Using the material below, return exactly the lines between the one holding "Page size: 1241x1754." and the one holding "Identify the document", inclusive, and no others.

PROVIDED DATA.
..........
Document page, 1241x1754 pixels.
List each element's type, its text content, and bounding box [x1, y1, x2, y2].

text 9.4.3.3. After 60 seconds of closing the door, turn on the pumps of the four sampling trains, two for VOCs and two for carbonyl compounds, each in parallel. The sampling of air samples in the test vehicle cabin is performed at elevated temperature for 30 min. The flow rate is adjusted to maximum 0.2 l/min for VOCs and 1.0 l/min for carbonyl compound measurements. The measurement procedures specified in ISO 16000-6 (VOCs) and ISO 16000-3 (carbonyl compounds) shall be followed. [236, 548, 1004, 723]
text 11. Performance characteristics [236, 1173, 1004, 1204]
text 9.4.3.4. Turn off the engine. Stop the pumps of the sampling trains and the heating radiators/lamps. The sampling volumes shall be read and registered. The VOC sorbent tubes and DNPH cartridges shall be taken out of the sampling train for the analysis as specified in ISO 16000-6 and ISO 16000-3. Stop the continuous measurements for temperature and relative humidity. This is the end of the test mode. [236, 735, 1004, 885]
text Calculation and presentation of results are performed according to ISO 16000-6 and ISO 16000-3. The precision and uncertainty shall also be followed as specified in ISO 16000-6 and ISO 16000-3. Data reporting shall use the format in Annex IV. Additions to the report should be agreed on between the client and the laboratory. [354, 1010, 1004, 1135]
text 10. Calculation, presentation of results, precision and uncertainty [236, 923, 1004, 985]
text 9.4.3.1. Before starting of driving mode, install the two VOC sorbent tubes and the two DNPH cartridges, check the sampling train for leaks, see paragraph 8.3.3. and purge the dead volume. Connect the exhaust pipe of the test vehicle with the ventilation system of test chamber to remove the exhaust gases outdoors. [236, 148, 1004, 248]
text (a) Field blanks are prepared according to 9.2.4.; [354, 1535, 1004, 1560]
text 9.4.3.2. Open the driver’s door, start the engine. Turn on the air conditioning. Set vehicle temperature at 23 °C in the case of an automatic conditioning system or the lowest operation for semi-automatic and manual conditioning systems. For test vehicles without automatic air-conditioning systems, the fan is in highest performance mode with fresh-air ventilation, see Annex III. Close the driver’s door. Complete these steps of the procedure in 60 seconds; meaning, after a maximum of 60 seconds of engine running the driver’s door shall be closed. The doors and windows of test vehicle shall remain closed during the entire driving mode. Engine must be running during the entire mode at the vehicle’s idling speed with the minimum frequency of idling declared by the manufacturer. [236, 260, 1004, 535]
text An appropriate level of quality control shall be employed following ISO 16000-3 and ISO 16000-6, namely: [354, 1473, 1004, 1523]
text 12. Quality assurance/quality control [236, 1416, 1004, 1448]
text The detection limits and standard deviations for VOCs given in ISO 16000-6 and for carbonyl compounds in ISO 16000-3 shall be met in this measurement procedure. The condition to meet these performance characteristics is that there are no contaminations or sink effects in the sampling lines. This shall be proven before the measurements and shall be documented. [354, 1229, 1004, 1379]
..........
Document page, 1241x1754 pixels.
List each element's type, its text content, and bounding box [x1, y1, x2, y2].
..........
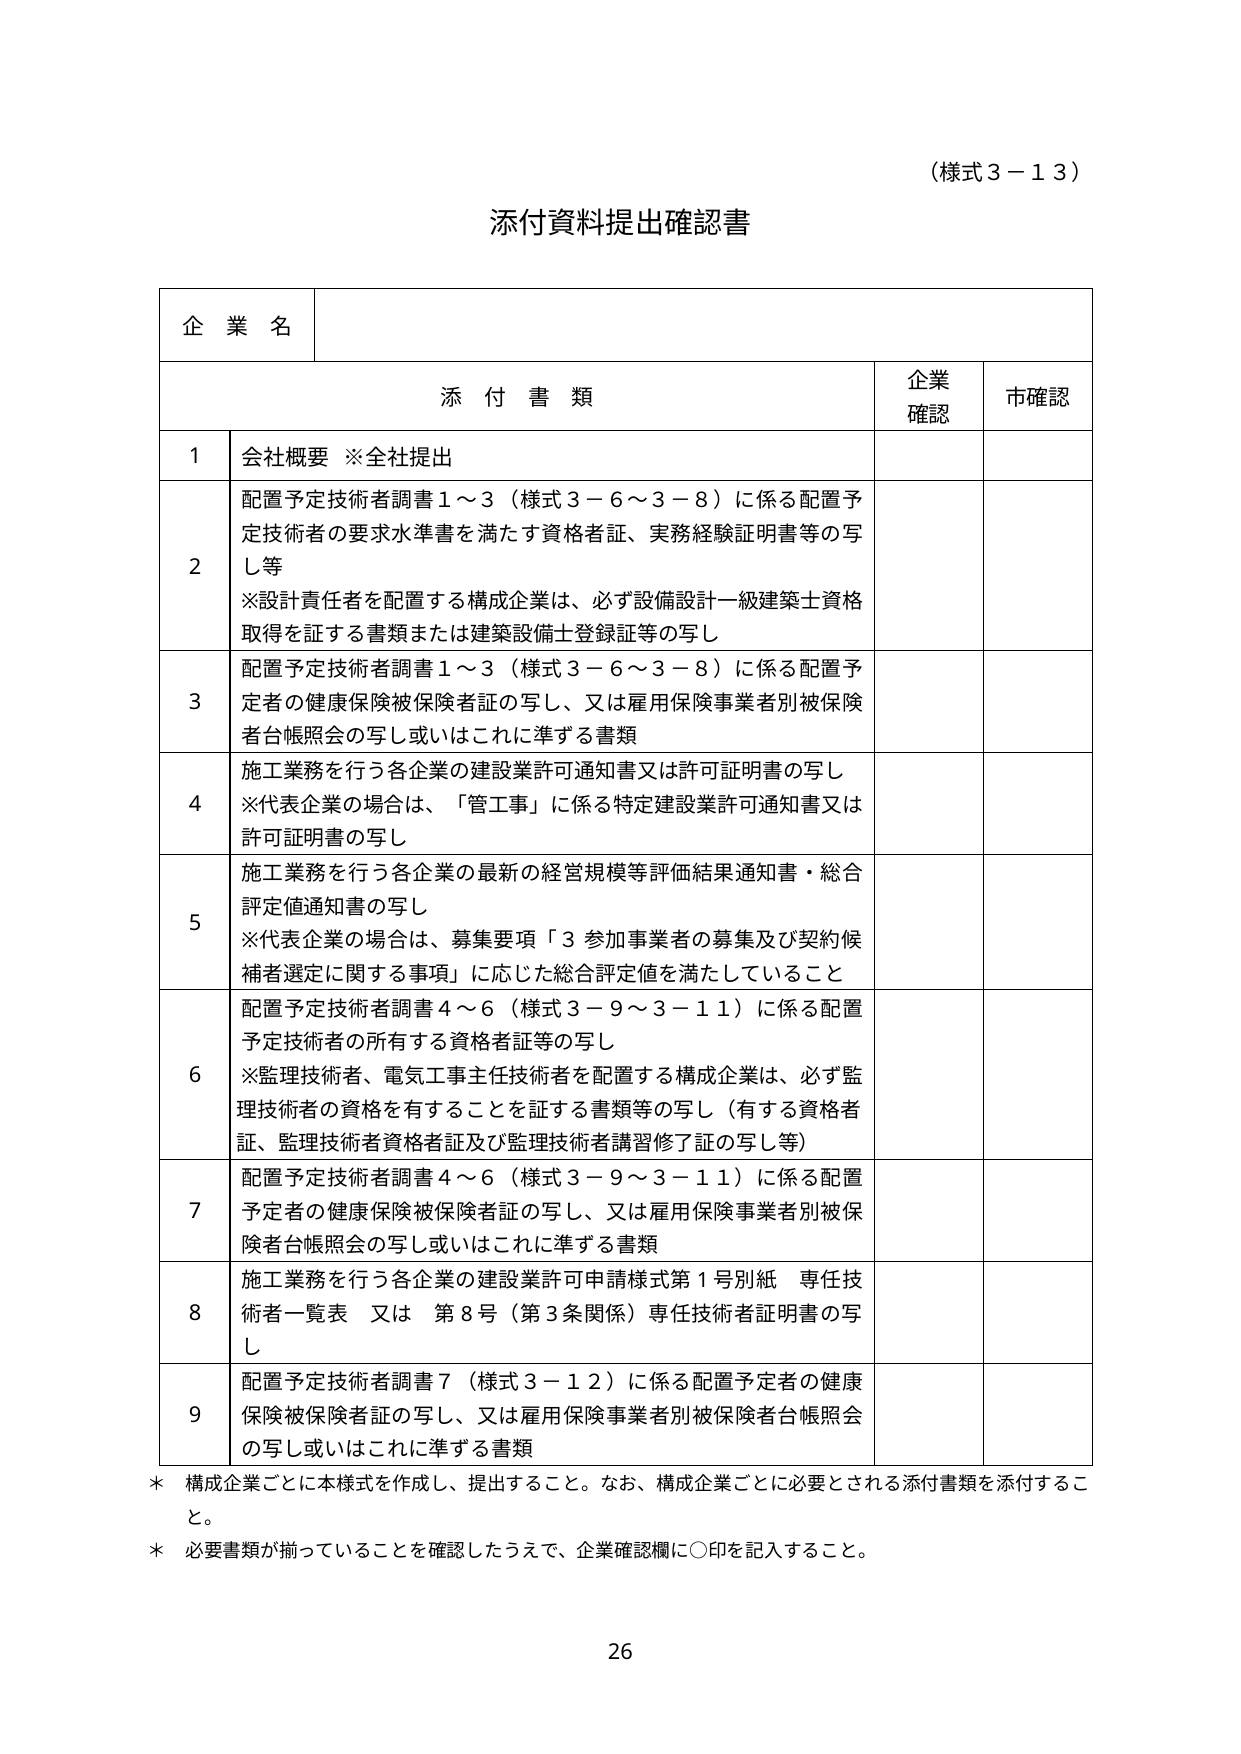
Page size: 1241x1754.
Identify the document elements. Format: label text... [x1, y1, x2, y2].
..........
RESULT OF THE EXERCISE.
Page size: 1241x1754.
Identify the document elements. Format: label text... [x1, y1, x2, y2].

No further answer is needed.